## begin Supplied records

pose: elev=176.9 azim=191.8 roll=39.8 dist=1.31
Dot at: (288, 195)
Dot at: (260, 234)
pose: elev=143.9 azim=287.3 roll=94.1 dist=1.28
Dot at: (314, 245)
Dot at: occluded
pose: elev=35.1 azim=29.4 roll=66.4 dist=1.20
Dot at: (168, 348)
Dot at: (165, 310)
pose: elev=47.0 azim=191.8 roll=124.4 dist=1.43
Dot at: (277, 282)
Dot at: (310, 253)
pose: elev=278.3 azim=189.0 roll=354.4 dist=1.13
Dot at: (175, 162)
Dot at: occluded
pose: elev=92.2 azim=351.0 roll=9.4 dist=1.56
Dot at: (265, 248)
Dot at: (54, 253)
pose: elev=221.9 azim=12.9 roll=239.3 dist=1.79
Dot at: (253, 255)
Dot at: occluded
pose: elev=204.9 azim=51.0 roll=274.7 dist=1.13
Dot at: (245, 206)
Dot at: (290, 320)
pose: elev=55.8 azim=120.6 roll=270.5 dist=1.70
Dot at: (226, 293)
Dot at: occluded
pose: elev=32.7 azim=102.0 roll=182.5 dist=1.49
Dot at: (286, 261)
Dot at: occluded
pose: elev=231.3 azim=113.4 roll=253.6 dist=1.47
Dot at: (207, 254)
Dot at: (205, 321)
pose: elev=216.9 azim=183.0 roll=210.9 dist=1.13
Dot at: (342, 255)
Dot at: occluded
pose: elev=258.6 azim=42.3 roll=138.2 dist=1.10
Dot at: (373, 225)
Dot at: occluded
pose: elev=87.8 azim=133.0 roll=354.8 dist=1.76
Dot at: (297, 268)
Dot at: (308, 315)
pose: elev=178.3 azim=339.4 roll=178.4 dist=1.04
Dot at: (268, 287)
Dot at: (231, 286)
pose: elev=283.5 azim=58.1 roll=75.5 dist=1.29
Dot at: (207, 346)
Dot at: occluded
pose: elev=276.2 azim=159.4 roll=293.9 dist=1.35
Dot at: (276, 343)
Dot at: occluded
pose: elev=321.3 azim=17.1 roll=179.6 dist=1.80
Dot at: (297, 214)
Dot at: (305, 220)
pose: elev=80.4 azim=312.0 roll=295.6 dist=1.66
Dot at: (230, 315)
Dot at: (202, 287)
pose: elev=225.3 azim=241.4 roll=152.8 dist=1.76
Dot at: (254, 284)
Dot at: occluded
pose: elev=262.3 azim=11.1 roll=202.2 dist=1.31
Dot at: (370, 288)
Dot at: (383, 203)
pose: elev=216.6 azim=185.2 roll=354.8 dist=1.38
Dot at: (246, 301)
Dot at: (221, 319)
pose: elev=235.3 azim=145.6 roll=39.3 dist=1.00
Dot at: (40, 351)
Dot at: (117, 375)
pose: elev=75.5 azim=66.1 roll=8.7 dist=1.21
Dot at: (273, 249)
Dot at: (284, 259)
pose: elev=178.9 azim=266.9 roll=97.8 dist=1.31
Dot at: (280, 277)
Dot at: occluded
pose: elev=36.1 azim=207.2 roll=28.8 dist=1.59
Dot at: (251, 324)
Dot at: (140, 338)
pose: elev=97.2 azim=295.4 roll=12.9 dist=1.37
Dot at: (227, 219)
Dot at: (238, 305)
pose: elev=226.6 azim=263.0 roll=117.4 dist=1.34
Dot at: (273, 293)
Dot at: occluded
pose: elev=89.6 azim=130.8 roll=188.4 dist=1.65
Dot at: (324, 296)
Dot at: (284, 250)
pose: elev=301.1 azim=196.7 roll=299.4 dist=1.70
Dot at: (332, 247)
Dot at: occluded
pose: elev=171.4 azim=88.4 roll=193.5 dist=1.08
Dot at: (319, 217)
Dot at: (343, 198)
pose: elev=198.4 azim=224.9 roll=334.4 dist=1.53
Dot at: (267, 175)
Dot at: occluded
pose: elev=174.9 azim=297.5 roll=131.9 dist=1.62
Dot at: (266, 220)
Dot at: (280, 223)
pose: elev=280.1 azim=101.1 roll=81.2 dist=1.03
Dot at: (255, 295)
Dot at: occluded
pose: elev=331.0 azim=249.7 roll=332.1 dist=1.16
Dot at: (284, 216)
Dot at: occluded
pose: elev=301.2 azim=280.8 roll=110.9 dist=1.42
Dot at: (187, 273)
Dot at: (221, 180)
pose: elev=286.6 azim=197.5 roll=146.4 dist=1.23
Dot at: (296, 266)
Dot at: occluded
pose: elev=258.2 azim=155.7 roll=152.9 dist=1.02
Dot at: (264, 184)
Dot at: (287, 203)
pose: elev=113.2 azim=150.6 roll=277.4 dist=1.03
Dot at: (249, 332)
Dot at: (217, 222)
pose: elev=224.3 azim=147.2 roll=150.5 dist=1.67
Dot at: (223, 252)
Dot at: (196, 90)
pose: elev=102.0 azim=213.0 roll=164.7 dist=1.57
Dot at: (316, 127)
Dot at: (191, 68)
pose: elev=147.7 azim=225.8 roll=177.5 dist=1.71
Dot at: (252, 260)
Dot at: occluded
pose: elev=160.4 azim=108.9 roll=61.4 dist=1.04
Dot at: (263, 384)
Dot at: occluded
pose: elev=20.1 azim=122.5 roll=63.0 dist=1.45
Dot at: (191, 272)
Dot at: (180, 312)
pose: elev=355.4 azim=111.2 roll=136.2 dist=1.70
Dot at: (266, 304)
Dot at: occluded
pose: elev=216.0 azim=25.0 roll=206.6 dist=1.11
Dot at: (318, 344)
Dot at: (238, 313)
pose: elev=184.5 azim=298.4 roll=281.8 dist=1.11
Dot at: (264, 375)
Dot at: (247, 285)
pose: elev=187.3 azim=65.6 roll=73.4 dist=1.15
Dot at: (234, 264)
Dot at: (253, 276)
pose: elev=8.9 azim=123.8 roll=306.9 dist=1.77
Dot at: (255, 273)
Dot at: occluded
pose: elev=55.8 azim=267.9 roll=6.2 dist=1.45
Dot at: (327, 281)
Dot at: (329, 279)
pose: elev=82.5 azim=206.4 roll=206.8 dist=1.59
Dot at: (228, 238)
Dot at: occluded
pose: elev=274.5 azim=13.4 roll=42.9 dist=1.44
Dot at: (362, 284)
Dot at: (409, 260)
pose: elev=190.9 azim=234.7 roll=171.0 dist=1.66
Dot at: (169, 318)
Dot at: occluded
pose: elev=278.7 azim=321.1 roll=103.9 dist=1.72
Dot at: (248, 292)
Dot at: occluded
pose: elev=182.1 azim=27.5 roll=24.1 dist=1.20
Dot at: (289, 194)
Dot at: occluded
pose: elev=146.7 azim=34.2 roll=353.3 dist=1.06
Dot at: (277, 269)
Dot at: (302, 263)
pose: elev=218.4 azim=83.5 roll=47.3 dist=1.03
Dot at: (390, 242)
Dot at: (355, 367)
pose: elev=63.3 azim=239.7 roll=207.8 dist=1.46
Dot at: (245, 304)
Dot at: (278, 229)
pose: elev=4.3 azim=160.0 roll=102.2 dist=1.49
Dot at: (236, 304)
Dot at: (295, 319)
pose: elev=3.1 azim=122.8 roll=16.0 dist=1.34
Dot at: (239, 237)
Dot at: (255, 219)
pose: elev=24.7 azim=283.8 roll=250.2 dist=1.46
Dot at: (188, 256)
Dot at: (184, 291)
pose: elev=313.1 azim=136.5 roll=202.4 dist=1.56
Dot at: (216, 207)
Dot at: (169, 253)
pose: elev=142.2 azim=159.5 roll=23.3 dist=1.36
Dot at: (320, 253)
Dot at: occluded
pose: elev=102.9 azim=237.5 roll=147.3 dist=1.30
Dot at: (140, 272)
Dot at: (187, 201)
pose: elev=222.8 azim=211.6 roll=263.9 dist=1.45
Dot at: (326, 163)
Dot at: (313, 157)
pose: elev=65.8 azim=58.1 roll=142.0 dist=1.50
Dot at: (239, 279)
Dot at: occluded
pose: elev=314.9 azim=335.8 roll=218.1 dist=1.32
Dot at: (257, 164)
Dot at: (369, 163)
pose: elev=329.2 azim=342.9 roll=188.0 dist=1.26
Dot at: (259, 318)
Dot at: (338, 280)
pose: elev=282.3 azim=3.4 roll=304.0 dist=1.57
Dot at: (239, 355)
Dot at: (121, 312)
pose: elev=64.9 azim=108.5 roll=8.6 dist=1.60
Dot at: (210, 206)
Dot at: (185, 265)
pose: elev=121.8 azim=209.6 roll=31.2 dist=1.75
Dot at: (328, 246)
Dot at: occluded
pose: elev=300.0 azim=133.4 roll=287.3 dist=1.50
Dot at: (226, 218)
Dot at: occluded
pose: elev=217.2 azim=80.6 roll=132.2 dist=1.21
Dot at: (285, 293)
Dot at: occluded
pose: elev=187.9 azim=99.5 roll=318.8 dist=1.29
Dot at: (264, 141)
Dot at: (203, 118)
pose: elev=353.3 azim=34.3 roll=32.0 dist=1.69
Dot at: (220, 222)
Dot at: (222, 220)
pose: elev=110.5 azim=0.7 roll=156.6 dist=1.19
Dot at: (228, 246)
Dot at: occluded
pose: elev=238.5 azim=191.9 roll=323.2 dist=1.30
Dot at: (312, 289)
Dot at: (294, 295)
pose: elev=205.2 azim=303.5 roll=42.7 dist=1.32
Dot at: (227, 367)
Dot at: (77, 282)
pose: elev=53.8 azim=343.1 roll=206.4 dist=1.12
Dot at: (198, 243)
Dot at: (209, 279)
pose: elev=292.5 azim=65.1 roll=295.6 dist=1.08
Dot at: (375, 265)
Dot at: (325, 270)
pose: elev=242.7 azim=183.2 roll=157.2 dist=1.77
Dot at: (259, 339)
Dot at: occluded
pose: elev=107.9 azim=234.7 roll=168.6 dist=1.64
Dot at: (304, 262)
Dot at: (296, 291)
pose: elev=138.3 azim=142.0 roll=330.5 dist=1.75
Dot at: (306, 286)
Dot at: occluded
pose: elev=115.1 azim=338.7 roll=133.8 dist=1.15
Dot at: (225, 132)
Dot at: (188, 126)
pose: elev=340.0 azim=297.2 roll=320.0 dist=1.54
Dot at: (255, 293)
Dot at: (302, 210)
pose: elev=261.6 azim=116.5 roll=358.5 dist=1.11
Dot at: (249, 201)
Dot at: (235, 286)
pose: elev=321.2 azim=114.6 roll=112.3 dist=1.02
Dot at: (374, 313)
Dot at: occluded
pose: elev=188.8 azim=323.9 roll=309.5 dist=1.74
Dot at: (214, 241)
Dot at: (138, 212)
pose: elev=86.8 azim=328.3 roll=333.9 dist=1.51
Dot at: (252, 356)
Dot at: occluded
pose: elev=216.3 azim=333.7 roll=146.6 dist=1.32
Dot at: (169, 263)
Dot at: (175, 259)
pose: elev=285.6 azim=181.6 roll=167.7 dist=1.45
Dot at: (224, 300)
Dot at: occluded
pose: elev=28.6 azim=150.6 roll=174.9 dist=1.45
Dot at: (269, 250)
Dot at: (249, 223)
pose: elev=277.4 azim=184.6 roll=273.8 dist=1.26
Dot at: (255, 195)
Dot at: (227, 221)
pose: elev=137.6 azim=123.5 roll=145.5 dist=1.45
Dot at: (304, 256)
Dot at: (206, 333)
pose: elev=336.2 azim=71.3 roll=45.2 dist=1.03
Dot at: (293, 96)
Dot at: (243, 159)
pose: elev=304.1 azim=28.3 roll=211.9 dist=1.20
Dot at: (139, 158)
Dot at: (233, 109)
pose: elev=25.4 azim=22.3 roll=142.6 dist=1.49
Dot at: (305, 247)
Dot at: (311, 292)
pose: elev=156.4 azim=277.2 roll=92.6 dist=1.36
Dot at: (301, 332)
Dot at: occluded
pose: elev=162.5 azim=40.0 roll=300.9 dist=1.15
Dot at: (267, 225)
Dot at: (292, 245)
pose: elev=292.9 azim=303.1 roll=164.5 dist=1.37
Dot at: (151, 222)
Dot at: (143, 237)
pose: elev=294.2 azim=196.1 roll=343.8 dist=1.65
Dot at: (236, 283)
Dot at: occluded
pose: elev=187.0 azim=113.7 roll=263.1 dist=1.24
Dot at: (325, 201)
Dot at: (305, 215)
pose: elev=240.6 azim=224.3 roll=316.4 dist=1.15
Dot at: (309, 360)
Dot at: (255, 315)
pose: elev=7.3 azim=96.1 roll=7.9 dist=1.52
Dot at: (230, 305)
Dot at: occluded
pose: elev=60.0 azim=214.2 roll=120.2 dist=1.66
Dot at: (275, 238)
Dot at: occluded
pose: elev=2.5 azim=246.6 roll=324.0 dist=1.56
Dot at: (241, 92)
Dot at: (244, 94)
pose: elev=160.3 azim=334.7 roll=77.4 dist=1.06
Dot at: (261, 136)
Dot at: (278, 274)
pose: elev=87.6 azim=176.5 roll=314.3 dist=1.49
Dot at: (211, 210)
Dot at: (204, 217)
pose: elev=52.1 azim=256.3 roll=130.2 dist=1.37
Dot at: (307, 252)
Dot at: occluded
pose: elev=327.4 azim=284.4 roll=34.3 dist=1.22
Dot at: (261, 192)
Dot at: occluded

## end Supplied records

**Written instruction**
Reproduce every line unchanged, from the line containing "pose: elev=160.3 azim=334.7" down through the last line of the records.

**Reply**
pose: elev=160.3 azim=334.7 roll=77.4 dist=1.06
Dot at: (261, 136)
Dot at: (278, 274)
pose: elev=87.6 azim=176.5 roll=314.3 dist=1.49
Dot at: (211, 210)
Dot at: (204, 217)
pose: elev=52.1 azim=256.3 roll=130.2 dist=1.37
Dot at: (307, 252)
Dot at: occluded
pose: elev=327.4 azim=284.4 roll=34.3 dist=1.22
Dot at: (261, 192)
Dot at: occluded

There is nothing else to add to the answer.